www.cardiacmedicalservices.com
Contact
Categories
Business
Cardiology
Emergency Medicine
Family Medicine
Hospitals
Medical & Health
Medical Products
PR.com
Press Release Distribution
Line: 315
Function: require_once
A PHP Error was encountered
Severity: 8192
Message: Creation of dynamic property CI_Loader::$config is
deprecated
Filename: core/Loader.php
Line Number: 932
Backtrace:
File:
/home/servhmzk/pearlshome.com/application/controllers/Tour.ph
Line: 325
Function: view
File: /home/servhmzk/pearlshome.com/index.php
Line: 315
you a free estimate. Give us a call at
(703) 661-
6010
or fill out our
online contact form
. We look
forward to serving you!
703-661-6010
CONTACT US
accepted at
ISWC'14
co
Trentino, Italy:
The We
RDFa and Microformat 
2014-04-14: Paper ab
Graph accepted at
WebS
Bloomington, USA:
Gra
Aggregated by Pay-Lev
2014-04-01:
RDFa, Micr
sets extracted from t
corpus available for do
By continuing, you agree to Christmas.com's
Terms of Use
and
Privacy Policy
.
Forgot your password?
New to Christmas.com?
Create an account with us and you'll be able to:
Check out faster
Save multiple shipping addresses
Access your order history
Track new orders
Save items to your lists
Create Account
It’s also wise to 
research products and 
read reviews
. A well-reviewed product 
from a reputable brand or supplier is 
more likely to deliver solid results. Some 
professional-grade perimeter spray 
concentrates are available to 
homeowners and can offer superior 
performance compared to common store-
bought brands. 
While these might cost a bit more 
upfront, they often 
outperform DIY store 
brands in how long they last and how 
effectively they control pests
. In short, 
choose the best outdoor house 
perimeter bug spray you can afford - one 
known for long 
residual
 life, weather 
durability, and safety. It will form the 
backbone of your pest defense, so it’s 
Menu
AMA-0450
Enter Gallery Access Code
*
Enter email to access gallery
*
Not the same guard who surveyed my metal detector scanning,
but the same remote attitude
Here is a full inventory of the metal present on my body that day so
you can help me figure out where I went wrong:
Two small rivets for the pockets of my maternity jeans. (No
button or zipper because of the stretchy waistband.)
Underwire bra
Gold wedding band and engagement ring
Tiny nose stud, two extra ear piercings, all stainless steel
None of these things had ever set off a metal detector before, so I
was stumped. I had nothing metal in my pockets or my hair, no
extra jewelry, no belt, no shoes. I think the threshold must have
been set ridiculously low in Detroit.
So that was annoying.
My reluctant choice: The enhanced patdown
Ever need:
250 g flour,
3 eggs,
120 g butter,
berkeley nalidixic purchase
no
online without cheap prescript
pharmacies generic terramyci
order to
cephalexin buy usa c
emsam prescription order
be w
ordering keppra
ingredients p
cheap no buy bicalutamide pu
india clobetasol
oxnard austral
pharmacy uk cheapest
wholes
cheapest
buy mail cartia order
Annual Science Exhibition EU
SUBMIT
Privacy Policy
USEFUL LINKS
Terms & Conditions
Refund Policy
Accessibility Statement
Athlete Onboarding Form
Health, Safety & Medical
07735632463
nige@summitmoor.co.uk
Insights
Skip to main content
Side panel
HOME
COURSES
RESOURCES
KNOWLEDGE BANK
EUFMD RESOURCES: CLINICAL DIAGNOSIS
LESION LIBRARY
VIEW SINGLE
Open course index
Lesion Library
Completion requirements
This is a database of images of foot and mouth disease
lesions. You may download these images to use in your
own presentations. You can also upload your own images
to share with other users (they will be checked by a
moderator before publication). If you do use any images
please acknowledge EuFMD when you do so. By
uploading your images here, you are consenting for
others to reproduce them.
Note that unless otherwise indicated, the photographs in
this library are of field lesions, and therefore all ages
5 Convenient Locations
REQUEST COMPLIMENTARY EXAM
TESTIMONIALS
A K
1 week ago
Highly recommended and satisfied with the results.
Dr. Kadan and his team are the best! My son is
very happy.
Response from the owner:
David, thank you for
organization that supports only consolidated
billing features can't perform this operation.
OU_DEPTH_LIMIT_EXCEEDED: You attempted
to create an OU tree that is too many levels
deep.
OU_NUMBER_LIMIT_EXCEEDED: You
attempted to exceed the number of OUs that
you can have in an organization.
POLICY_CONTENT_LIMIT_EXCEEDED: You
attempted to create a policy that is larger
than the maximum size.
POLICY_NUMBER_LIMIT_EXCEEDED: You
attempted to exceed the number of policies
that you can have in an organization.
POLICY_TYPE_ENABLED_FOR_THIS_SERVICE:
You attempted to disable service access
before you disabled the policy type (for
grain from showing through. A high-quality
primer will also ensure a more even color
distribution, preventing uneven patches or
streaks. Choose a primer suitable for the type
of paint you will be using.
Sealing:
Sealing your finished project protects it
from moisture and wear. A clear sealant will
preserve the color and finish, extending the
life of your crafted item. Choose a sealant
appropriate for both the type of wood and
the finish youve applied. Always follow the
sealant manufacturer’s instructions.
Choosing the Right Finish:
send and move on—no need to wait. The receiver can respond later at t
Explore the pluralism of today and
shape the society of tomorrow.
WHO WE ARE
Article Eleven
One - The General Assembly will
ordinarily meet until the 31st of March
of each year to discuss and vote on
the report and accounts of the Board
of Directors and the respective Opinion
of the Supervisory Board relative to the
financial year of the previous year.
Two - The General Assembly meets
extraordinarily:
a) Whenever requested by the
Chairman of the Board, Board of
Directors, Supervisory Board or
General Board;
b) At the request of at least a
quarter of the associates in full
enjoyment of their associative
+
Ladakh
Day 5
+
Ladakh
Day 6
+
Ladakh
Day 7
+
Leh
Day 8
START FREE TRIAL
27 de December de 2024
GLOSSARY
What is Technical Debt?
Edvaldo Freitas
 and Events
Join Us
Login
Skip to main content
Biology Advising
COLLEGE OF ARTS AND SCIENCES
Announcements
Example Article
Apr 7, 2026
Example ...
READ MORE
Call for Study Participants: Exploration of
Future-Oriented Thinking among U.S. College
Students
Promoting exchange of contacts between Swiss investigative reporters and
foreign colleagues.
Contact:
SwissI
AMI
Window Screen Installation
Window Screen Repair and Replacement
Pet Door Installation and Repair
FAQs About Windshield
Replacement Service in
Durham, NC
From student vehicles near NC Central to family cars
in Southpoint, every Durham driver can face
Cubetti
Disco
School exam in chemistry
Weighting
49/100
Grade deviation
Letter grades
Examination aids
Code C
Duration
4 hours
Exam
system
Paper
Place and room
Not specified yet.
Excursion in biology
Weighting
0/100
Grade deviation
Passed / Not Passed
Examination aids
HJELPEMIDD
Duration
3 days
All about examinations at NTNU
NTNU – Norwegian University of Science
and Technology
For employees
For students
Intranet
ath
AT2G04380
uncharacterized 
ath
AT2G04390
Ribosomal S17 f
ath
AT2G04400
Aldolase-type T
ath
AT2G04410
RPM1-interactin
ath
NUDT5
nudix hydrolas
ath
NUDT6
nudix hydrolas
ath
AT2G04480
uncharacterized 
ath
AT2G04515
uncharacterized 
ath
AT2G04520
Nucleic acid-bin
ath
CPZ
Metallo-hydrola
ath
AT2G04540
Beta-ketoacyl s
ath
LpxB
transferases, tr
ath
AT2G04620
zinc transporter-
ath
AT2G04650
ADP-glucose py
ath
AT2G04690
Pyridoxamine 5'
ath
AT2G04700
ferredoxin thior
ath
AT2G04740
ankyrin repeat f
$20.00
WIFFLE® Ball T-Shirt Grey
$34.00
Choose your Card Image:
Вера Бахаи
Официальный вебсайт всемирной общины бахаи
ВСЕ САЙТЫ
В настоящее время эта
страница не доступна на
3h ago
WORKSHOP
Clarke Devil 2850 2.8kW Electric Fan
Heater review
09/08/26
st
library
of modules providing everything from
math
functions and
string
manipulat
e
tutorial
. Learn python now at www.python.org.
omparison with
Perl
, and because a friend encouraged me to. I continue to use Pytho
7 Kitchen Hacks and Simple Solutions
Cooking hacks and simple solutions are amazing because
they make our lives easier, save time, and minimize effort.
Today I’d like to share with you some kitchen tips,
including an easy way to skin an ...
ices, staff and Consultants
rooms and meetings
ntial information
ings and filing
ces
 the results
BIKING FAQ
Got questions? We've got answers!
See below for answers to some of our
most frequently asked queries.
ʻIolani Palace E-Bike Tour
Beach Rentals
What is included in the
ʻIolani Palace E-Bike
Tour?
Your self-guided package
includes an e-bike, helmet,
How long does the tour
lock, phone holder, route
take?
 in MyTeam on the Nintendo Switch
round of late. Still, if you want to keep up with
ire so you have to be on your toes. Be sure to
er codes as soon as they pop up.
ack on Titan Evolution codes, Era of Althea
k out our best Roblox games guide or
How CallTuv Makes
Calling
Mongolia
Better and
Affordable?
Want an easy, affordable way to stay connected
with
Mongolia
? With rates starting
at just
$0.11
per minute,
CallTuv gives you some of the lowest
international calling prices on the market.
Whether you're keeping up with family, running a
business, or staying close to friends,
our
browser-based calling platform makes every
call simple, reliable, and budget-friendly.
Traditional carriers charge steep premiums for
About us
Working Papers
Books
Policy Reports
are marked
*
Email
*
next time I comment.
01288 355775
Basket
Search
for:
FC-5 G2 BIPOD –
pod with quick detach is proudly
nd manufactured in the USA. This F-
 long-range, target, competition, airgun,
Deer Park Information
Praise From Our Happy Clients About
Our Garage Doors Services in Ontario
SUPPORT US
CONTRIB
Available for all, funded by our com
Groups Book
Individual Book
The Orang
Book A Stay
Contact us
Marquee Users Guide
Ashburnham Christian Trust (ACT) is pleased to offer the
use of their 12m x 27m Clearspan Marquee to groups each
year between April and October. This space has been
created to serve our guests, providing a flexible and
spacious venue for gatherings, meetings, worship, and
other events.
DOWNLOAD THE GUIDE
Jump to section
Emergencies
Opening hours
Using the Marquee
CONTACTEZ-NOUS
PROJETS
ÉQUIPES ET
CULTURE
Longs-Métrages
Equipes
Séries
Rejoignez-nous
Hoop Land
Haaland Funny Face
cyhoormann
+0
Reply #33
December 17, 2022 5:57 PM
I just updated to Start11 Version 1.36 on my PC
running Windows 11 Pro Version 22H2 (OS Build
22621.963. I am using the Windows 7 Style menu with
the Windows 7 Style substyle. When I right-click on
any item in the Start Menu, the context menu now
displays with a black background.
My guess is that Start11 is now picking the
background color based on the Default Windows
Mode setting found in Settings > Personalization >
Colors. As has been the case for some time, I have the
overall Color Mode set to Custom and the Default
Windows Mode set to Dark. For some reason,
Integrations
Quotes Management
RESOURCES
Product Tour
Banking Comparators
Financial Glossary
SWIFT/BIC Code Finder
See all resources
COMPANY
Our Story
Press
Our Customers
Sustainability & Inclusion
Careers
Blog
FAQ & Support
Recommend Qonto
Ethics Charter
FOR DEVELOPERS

== Work request ==
Proceeding from the line containing "Two - The General Assembly meets" through the line containing "Edvaldo Freitas", transcribe the lines above exactly, both end lines included.

== Task response ==
Two - The General Assembly meets
extraordinarily:
a) Whenever requested by the
Chairman of the Board, Board of
Directors, Supervisory Board or
General Board;
b) At the request of at least a
quarter of the associates in full
enjoyment of their associative
+
Ladakh
Day 5
+
Ladakh
Day 6
+
Ladakh
Day 7
+
Leh
Day 8
START FREE TRIAL
27 de December de 2024
GLOSSARY
What is Technical Debt?
Edvaldo Freitas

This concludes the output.